What you have to do »
Your answer must hold only the lines below from the line containing "Fig. 8 Power" through the line containing "FIGURE 8 | Knockdown", each reproduced exactly.

Data for review »
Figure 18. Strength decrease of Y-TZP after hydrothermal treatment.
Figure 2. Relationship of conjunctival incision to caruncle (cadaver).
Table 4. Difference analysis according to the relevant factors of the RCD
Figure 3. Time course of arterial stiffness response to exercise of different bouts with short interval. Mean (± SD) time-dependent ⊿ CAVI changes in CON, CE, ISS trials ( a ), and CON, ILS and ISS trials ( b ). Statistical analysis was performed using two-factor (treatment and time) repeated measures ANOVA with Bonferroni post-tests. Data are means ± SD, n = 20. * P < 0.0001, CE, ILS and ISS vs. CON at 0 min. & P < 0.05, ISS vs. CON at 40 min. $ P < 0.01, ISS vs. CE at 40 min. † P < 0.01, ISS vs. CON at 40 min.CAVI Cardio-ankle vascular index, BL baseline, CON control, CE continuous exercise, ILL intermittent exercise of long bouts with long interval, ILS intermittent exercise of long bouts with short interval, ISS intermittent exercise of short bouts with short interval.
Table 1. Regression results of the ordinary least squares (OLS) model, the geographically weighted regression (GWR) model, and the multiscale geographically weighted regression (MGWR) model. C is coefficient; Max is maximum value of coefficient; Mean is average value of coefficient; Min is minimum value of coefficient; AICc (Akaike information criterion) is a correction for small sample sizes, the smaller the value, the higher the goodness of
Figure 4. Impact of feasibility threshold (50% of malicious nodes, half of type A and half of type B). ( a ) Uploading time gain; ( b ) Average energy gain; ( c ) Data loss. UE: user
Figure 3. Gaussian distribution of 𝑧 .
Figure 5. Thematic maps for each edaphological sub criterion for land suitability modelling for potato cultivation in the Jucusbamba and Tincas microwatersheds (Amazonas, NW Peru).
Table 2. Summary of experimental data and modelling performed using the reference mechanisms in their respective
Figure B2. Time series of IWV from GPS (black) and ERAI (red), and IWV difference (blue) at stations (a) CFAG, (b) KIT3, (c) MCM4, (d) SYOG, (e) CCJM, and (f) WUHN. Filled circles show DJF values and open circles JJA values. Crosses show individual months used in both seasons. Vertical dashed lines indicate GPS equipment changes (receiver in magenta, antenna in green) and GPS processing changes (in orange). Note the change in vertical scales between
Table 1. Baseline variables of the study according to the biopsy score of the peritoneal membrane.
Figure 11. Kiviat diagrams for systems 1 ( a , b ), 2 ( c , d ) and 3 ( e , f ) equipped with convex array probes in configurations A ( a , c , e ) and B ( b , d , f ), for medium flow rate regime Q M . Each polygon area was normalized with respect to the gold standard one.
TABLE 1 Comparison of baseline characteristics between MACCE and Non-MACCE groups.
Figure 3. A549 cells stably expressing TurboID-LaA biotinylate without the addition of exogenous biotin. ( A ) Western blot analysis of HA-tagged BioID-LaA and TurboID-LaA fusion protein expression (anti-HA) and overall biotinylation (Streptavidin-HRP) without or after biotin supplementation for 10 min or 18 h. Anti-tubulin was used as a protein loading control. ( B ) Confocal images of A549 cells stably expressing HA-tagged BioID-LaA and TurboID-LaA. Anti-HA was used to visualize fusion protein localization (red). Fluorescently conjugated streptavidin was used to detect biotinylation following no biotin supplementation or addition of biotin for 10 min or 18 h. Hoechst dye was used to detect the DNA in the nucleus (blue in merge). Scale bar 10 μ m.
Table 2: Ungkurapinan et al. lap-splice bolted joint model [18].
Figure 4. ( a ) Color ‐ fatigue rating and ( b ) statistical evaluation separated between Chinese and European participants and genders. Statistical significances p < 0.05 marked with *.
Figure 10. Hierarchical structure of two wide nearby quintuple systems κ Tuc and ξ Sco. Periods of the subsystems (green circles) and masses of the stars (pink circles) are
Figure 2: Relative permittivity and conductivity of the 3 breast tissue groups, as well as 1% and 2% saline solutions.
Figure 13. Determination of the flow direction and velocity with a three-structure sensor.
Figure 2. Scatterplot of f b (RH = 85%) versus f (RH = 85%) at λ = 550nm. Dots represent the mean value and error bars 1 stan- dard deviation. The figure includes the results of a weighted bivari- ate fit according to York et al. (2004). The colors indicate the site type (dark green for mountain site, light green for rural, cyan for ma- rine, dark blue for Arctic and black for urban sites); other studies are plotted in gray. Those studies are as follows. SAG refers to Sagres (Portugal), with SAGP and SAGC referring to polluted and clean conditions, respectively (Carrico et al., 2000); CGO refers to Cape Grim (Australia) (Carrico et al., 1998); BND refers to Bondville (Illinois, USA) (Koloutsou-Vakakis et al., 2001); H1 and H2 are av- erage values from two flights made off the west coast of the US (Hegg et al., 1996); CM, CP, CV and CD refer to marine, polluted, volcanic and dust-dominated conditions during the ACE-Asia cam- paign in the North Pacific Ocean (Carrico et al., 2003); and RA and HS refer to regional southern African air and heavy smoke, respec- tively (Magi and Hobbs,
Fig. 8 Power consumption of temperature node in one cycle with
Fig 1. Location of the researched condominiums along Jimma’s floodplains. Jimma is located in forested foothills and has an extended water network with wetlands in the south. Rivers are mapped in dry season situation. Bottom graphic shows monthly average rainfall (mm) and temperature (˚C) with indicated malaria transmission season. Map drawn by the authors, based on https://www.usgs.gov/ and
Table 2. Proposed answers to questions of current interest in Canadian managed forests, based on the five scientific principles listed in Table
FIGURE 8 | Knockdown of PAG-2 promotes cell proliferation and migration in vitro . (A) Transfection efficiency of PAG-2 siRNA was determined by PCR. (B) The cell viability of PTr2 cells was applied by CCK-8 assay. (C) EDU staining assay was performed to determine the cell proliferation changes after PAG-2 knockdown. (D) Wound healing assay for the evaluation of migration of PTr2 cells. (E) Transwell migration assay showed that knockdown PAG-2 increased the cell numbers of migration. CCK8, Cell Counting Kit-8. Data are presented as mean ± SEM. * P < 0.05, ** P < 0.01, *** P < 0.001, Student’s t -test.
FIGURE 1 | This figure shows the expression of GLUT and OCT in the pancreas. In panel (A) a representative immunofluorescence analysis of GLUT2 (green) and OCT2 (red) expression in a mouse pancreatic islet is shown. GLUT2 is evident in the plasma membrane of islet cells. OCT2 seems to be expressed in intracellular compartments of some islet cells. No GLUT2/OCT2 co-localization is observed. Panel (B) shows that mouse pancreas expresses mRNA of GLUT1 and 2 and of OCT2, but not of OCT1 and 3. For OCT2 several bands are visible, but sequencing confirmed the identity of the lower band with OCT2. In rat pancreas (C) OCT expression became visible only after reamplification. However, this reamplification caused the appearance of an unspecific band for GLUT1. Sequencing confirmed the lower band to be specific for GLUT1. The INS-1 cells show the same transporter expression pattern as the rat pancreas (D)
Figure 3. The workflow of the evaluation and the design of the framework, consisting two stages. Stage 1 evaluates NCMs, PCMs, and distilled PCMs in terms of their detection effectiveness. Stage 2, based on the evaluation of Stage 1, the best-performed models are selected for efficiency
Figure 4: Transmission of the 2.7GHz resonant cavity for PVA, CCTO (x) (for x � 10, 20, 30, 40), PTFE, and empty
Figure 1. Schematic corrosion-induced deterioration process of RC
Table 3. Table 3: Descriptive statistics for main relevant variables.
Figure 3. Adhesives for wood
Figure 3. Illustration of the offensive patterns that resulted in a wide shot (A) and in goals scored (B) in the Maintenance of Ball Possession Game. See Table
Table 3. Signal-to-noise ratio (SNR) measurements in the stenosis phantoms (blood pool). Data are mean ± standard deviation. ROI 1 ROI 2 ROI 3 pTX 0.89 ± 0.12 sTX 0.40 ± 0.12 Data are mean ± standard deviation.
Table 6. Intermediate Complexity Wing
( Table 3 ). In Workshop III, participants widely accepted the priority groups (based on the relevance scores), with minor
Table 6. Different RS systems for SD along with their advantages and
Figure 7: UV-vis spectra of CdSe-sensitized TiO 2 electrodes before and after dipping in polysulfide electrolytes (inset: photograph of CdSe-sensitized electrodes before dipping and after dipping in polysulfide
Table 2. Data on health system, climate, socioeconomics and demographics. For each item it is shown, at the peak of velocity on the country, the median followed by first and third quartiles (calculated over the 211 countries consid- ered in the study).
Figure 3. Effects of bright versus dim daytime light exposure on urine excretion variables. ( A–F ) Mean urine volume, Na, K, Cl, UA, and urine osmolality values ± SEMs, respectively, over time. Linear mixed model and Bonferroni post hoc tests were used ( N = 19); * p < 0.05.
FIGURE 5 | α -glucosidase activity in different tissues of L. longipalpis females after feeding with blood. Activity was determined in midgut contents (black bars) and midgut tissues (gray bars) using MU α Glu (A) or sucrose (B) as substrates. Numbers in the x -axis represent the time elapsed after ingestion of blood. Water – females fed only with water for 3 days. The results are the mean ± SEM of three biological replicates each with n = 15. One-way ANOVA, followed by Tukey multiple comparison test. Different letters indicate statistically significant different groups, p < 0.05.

Response box »
Fig. 8 Power consumption of temperature node in one cycle with
Fig 1. Location of the researched condominiums along Jimma’s floodplains. Jimma is located in forested foothills and has an extended water network with wetlands in the south. Rivers are mapped in dry season situation. Bottom graphic shows monthly average rainfall (mm) and temperature (˚C) with indicated malaria transmission season. Map drawn by the authors, based on https://www.usgs.gov/ and
Table 2. Proposed answers to questions of current interest in Canadian managed forests, based on the five scientific principles listed in Table
FIGURE 8 | Knockdown of PAG-2 promotes cell proliferation and migration in vitro . (A) Transfection efficiency of PAG-2 siRNA was determined by PCR. (B) The cell viability of PTr2 cells was applied by CCK-8 assay. (C) EDU staining assay was performed to determine the cell proliferation changes after PAG-2 knockdown. (D) Wound healing assay for the evaluation of migration of PTr2 cells. (E) Transwell migration assay showed that knockdown PAG-2 increased the cell numbers of migration. CCK8, Cell Counting Kit-8. Data are presented as mean ± SEM. * P < 0.05, ** P < 0.01, *** P < 0.001, Student’s t -test.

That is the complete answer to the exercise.